Am Ende musste er lächeln. Er drehte sein Gesicht zu meiner Hand, die noch immer auf seiner Wange ruhte und küsste diese. Über meine Haut jagte eine Gänsehaut, als seine dunklen Augen sich noch in meine bohrten war ich bereit für ihn die ganze Welt herzugeben.

Langsam zog er mich an meinem Arm zu sich.

"Deine Augen wirken sehr wohl, nur vielleicht nicht so wie bei den anderen. Ich sehe in ihnen grüne Wiesen, ein weites Land. Das ist es was ich dir bieten kann, ich kann dir Freiheit schenken."

Sein Atem streifte meine Haut. Leicht schwebten seine Lippen über meinen so als wolle er mich ärgern, dann legten sie sich besitzergreifend auf meine. Alles in mir explodierte, pures Glück schien durch meine Adern zu fließen.

"Ist es dir eigentlich gestattet die Prinzessin zu küssen?" Drängte sich eine Stimme in meine Gedanken.

"Genau deshalb wollte ich nicht mit ihm reisen." Brummte Jared.

"Bist du denn wirklich ein Soldat?" Edwin war mit Zora zurück gekehrt jeder hielt einen Hasen in der Hand.

"Ich sehe kein Hindernis, als der beste General des Königs." Antwortete ich lächelnd in Jareds Richtung.

"Nicht dein Ernst, ehrlich General? Wir haben komplett verspielt." Theatralisch verdrehte er die Augen und verzog sein Gesicht.

Ich musste lachen und bemerkte erst später, dass er mich ansah.

"Weißt du Prinzessin, irgendwas hat sich in deinem Blick verändert."

Ich verstummt, nicht ganz sicher was er meinte.

"Versteh mich nicht falsch, es ist nur seit ich das erste Mal in deine Augen sah, war es wie ein Strudel, jetzt geht es. Ich finde sie schön, aber mich überkommt nicht das Bedürfnis-"

"Hier sind Kinder anwesend und ich bezweifle das Vienna wissen will, wann du welche Bedürfnisse verspürst." Unterbrach ihn Jared.

Ich begann zu grübeln. Hatte meine Wirkung oder mein Fluch nachgelassen? Könnte ich bald mich mit Männern normal unterhalten und ihnen in die Augen sehen ohne etwas zu befürchten? Aber woher kam dieser Wandel?

"Hast du gut hingekriegt jetzt denkt sie wieder über alles nach." Brummte Jared während er bei dem Braten der Tiere half.

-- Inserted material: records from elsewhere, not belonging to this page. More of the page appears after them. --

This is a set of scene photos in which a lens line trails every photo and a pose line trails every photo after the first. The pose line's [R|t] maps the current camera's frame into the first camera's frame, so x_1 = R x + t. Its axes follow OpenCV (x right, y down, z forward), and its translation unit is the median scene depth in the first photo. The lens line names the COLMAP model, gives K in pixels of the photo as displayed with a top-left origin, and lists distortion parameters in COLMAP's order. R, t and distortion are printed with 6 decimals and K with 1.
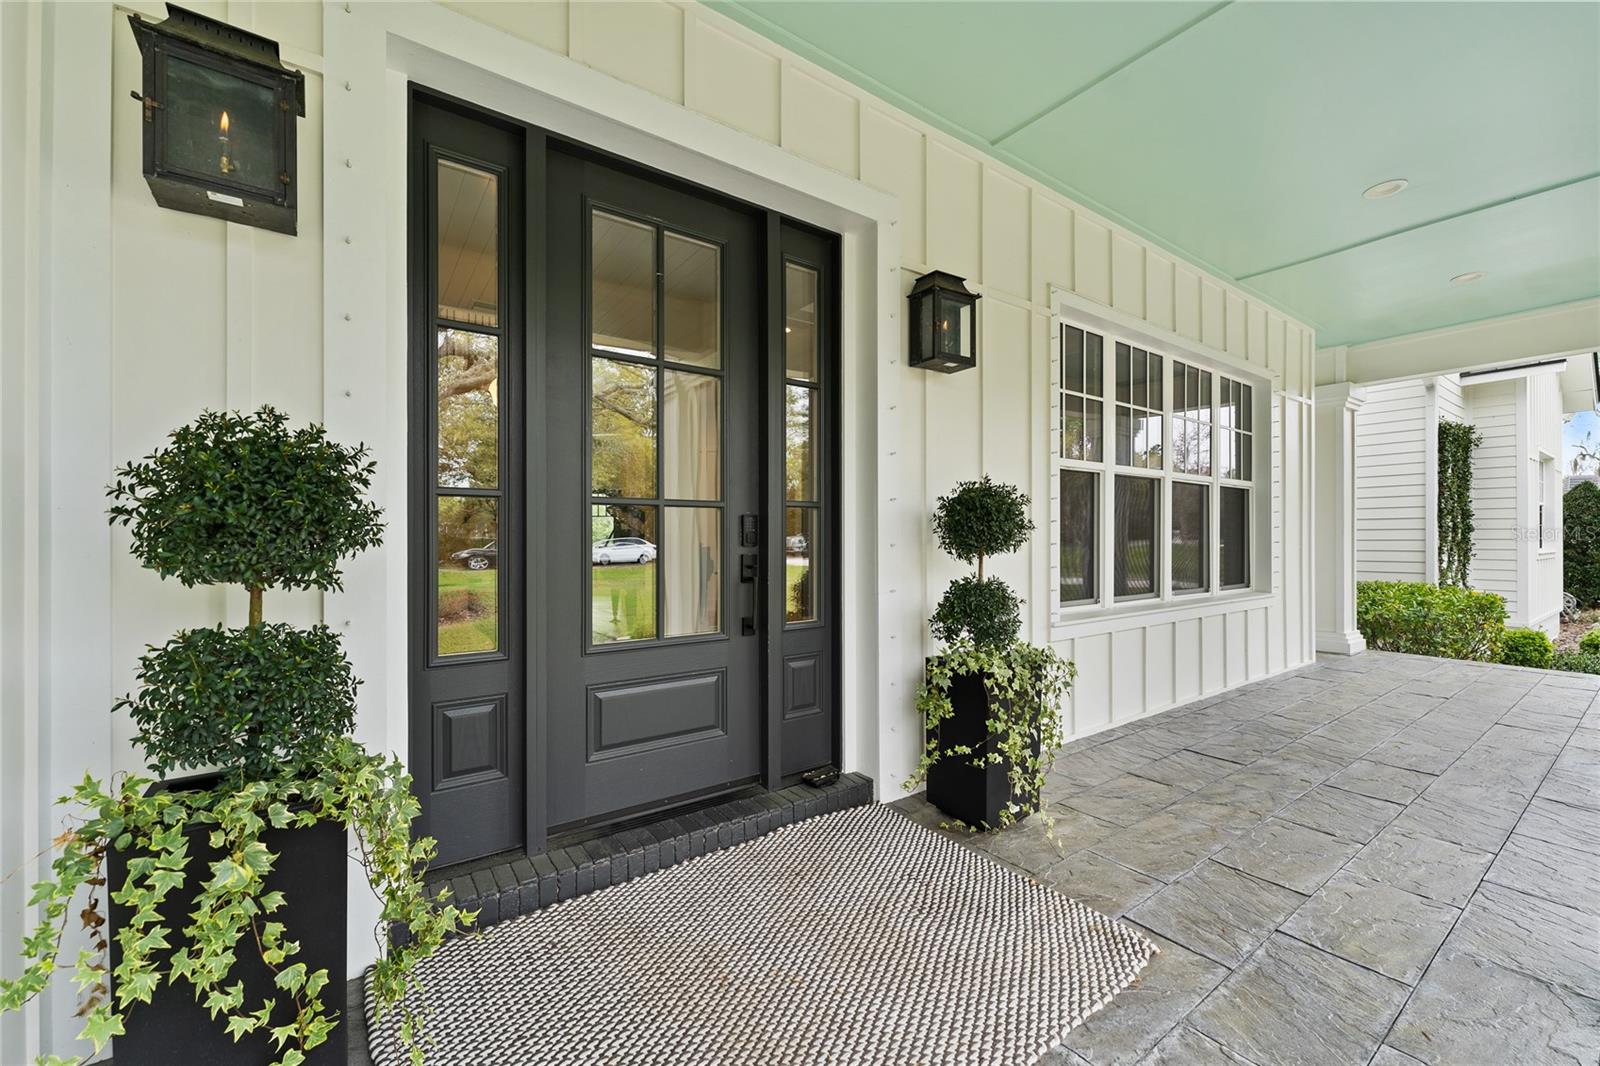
lens RADIAL K [[643.1, 0, 795.5], [0, 643.1, 532.3], [0, 0, 1]] dist [0.002955, -0.000947]
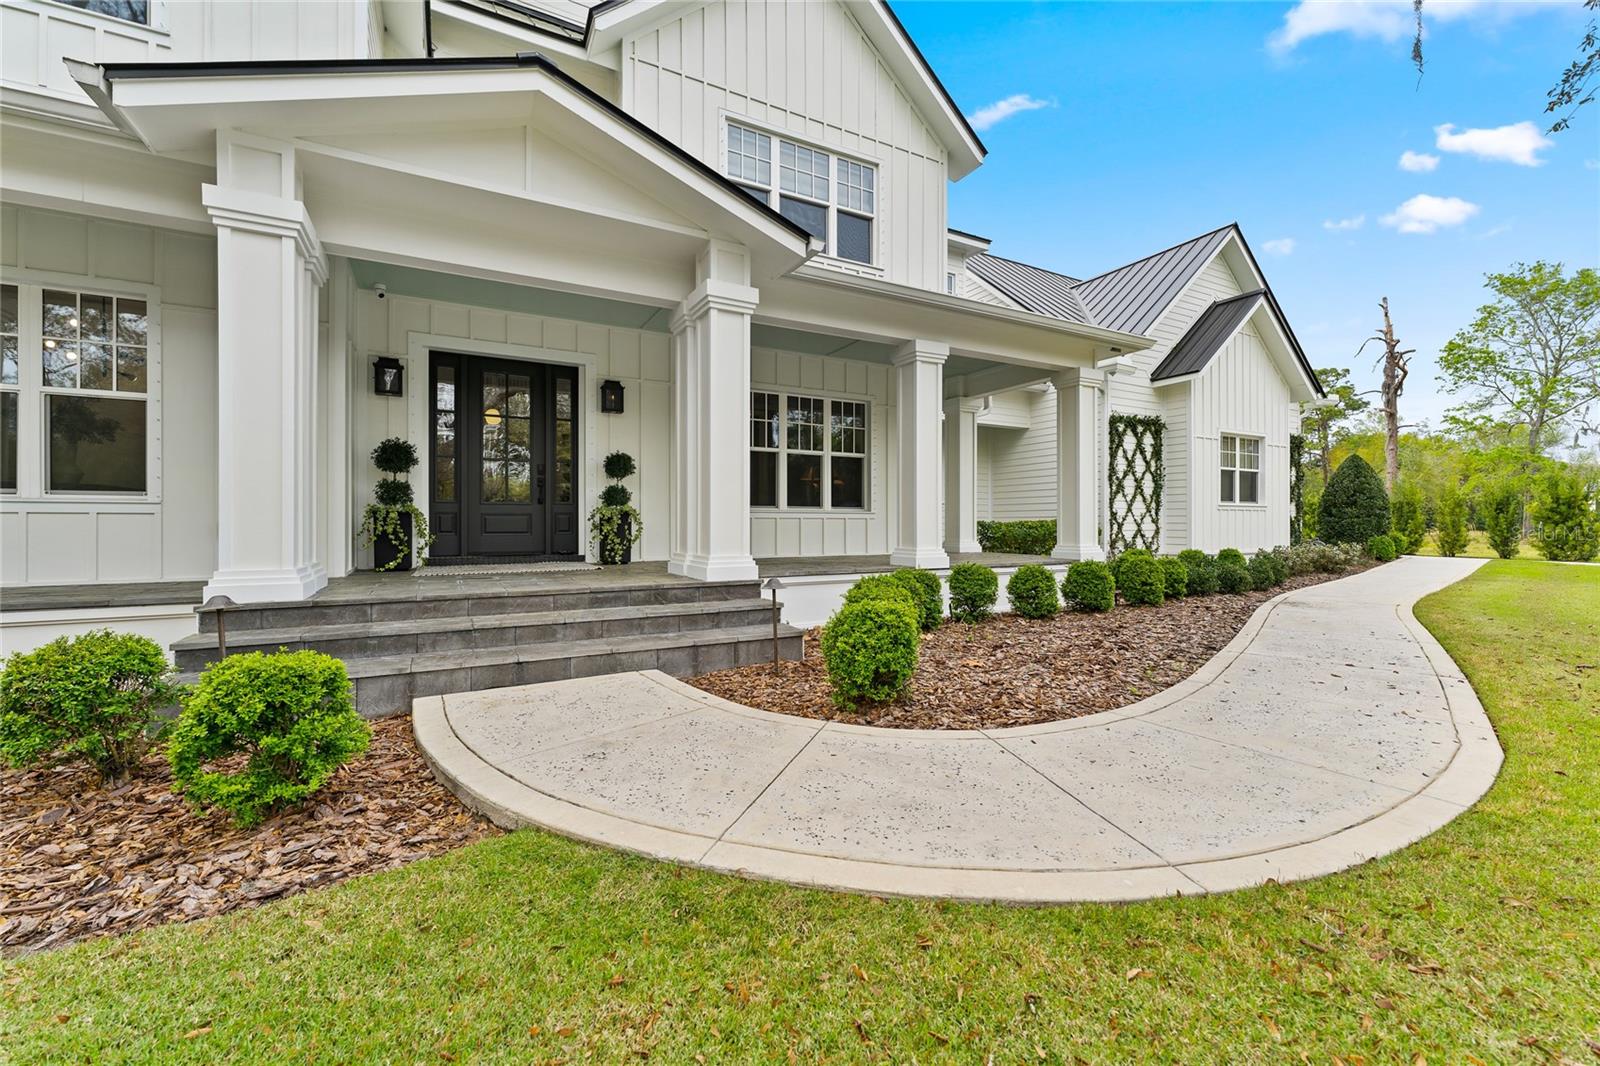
lens RADIAL K [[643.1, 0, 795.7], [0, 643.1, 522.3], [0, 0, 1]] dist [0.002955, -0.000947]
pose [[0.992533, -0.001014, -0.121975, 1.529768], [0.001596, 0.999988, 0.004675, 0.239647], [0.121969, -0.004835, 0.992522, -1.916177]]
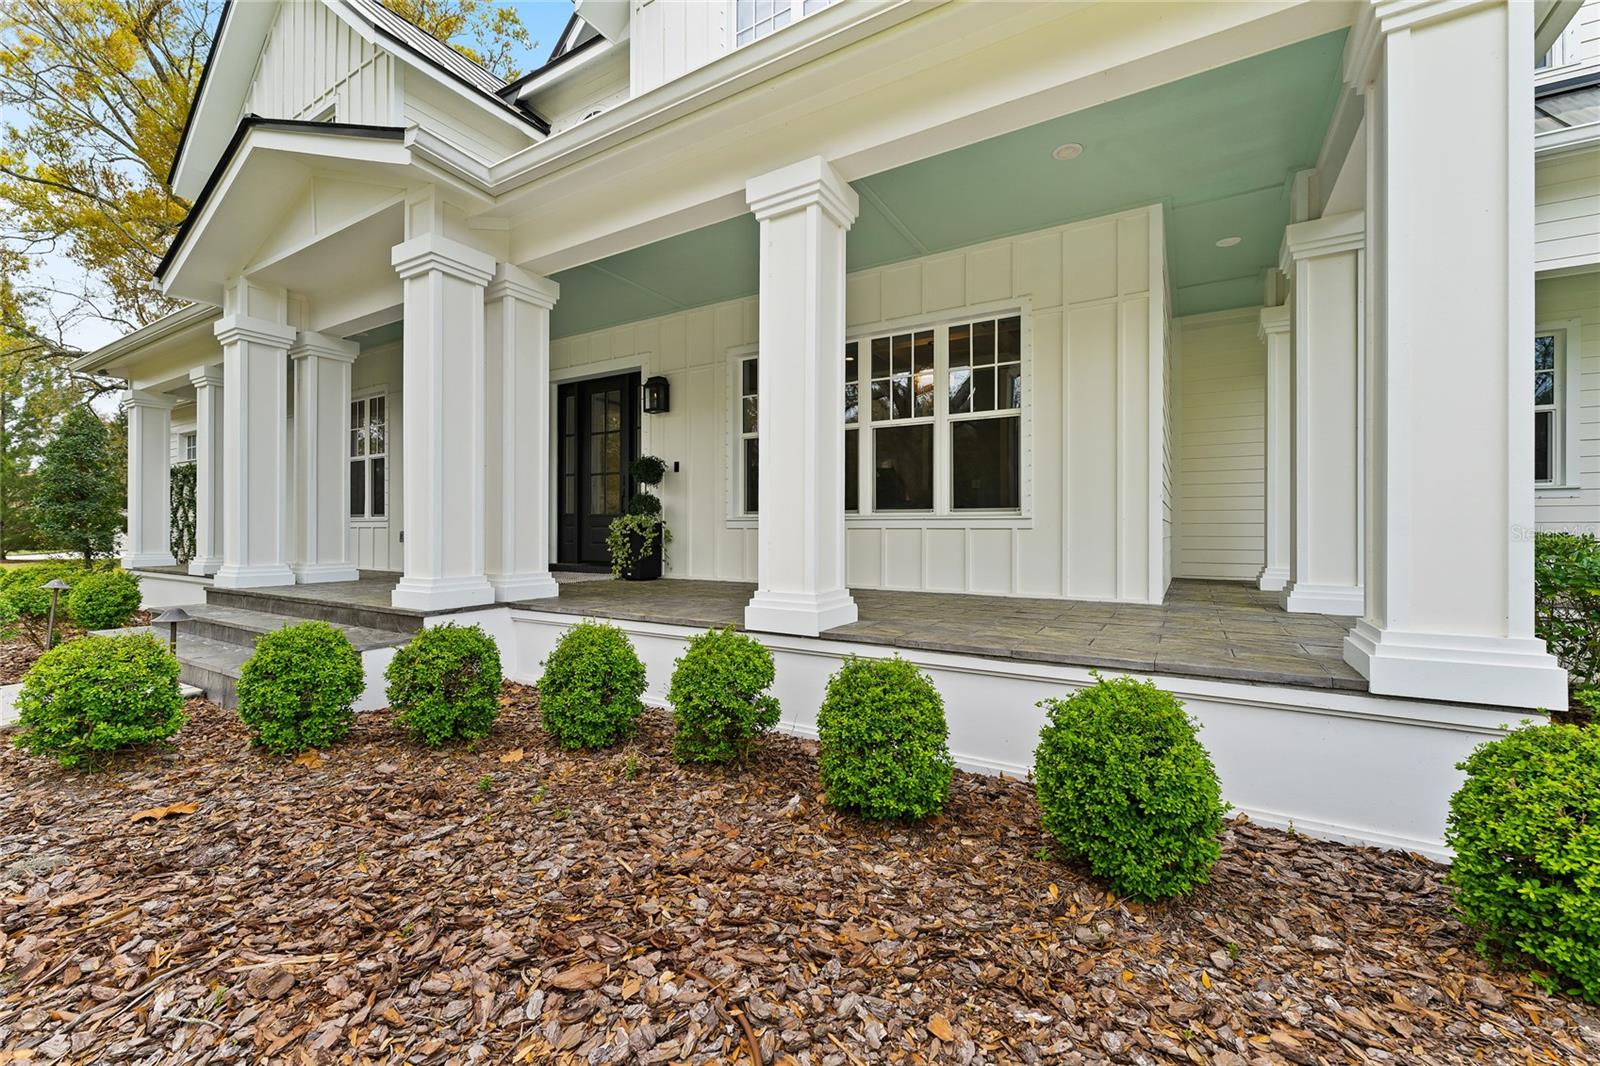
lens RADIAL K [[643.1, 0, 790.8], [0, 643.1, 530.0], [0, 0, 1]] dist [0.002955, -0.000947]
pose [[0.399024, 0.010614, -0.916879, 3.126453], [0.008074, 0.999854, 0.015089, 0.203319], [0.916905, -0.013424, 0.398880, 0.502568]]
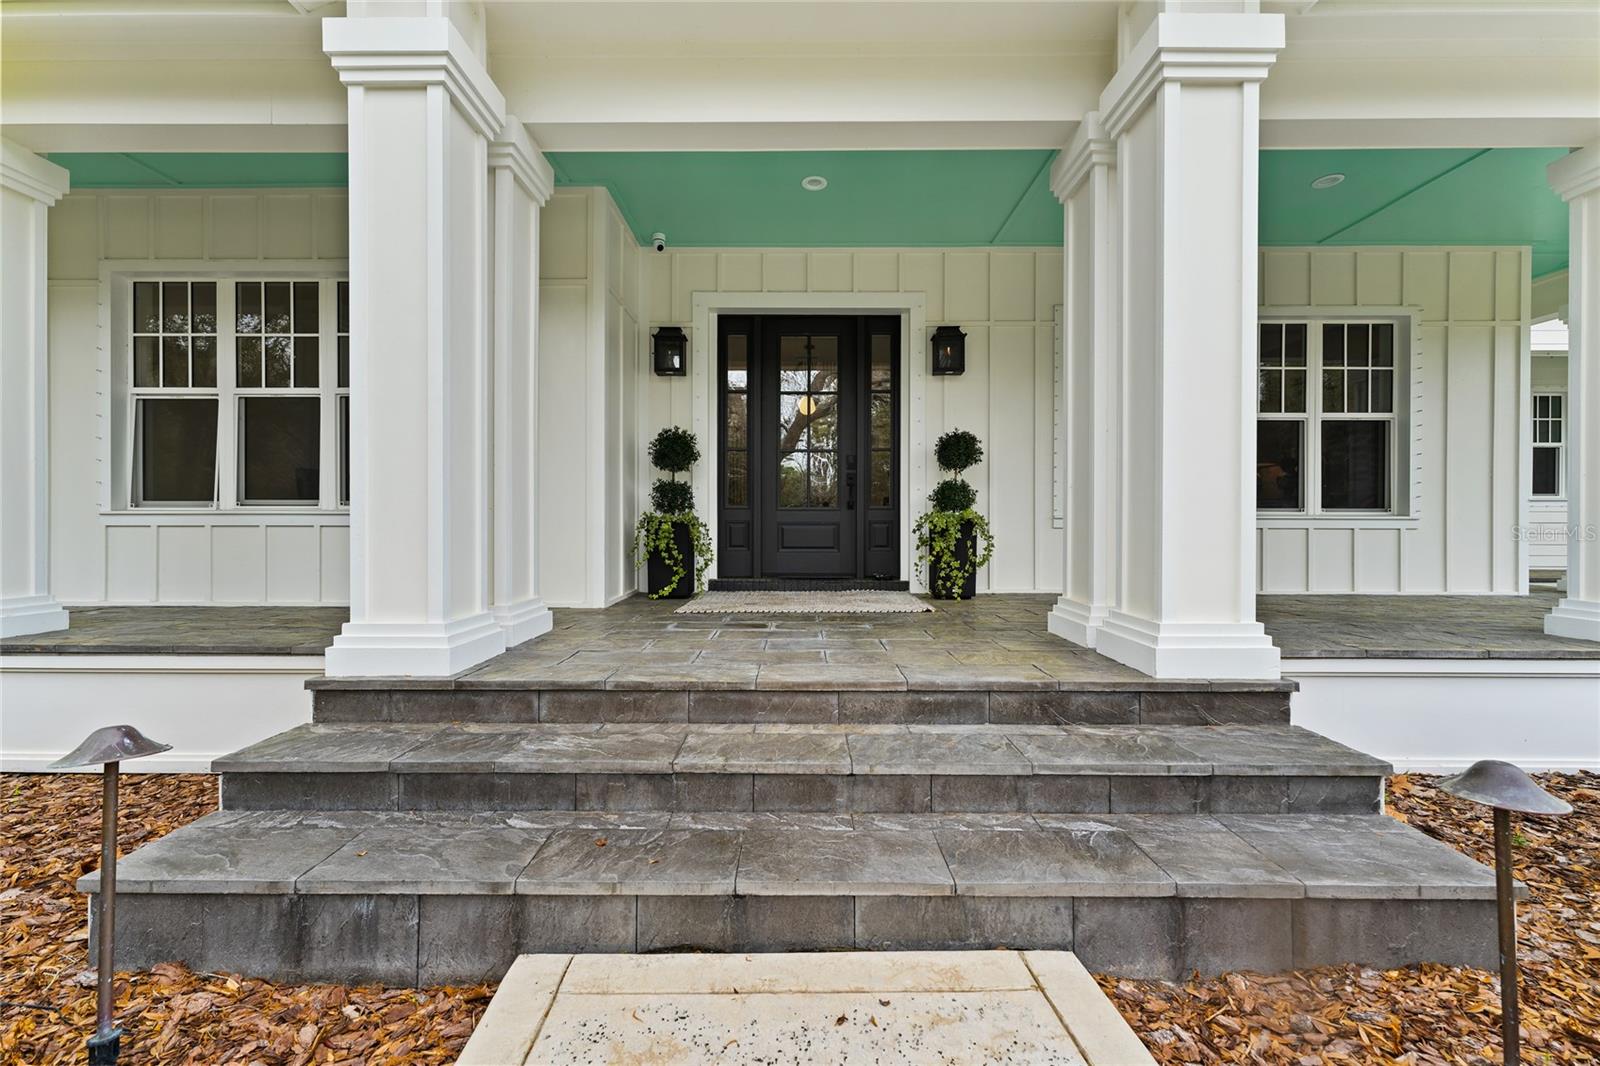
lens RADIAL K [[643.1, 0, 797.5], [0, 643.1, 522.8], [0, 0, 1]] dist [0.002955, -0.000947]
pose [[0.812048, 0.000248, -0.583590, 1.098932], [0.001833, 0.999994, 0.002976, 0.204430], [0.583587, -0.003487, 0.812043, -0.931720]]
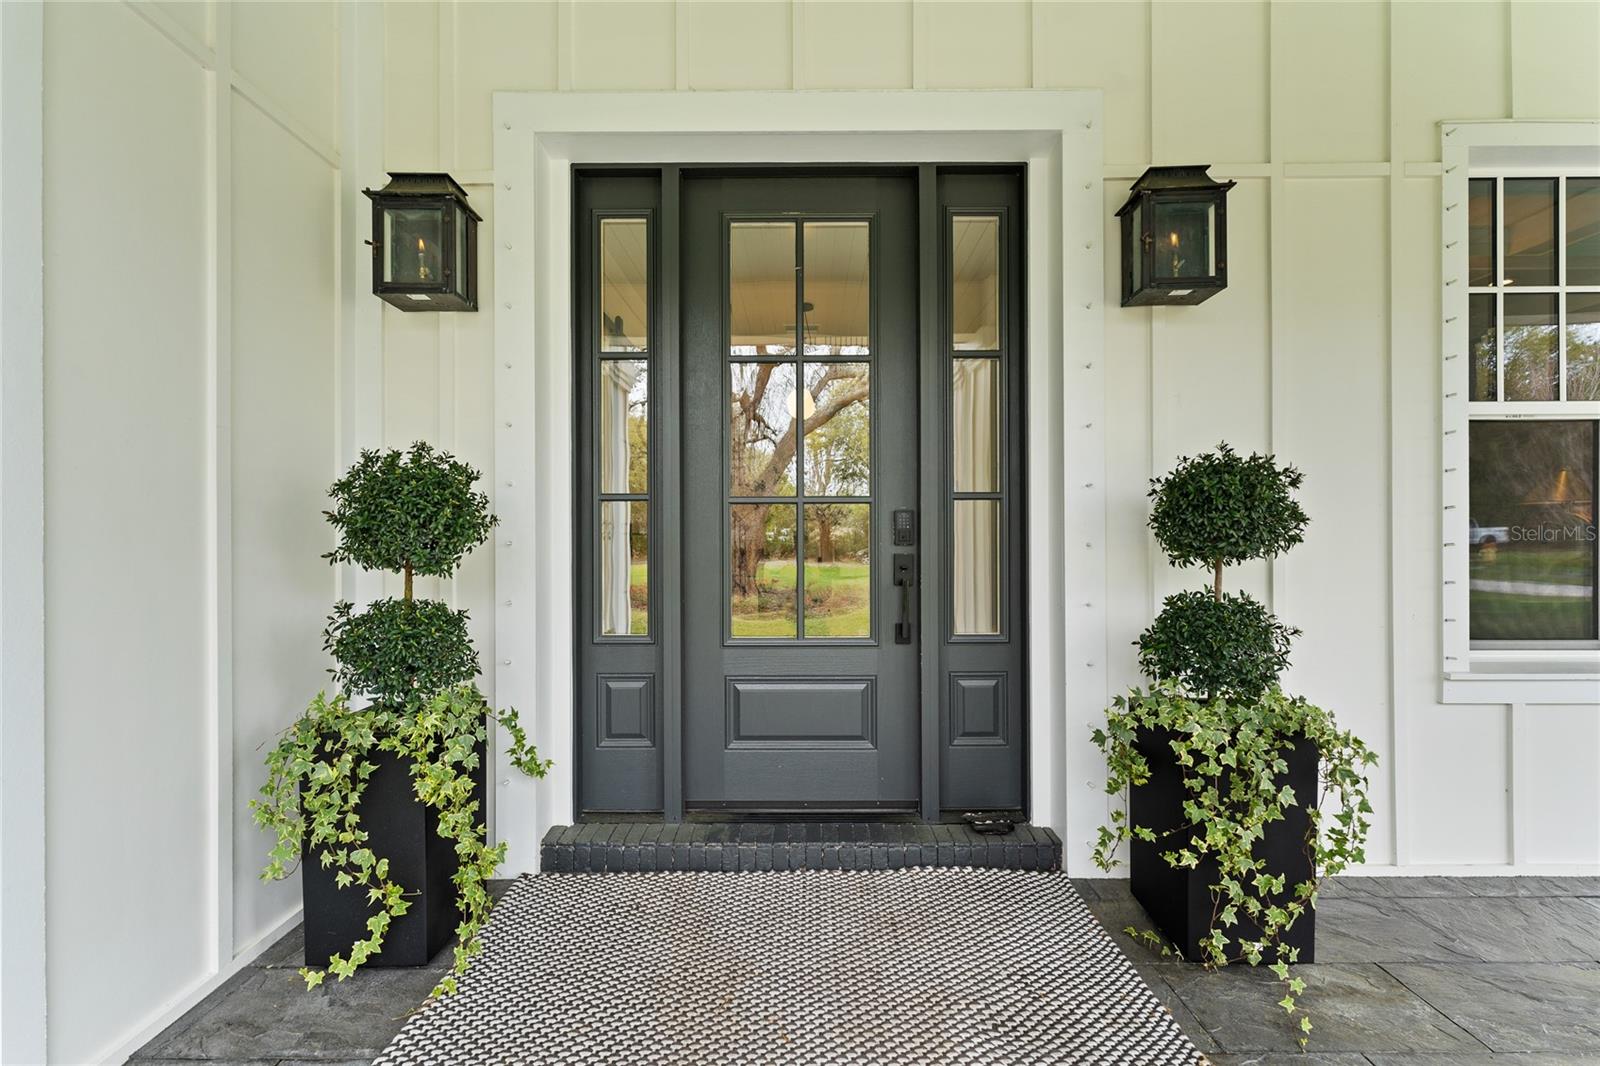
lens RADIAL K [[643.1, 0, 801.5], [0, 643.1, 529.9], [0, 0, 1]] dist [0.002955, -0.000947]
pose [[0.812606, -0.005009, -0.582791, 0.343708], [0.007232, 0.999973, 0.001488, -0.001618], [0.582768, -0.005424, 0.812621, 0.189028]]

"Etwa über meine Bedürfnisse da kann ich dir alles beantworten, dann musst du nicht grübeln. Sonst bekommt deine hübsche Stirn Falten." Edwin zwinkerte mir zu und musste einen Seitenhieb von Jared einstecken.

Es war lange her seit ich das letzte Mal so gelacht hatte. Mir war egal was noch kommen würde, mit ihnen hatte ich das Gefühl alles zu schaffen.